### Work instruction:
From the listing below, copy out every line where the word "index" appears.

### Data for the task:
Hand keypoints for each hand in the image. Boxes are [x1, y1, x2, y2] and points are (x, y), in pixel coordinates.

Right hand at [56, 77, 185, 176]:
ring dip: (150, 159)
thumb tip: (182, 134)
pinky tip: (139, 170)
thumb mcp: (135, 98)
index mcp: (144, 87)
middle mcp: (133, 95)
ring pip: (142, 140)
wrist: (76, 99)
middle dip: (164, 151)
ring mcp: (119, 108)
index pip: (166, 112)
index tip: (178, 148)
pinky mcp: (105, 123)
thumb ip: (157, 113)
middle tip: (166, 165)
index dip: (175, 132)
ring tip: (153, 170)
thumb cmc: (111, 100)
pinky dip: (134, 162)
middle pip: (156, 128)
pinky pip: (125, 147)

==

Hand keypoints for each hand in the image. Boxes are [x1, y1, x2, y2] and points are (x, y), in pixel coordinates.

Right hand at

### Exercise response:
index mcp: (144, 87)
index pip: (166, 112)
index tip: (178, 148)
index dip: (175, 132)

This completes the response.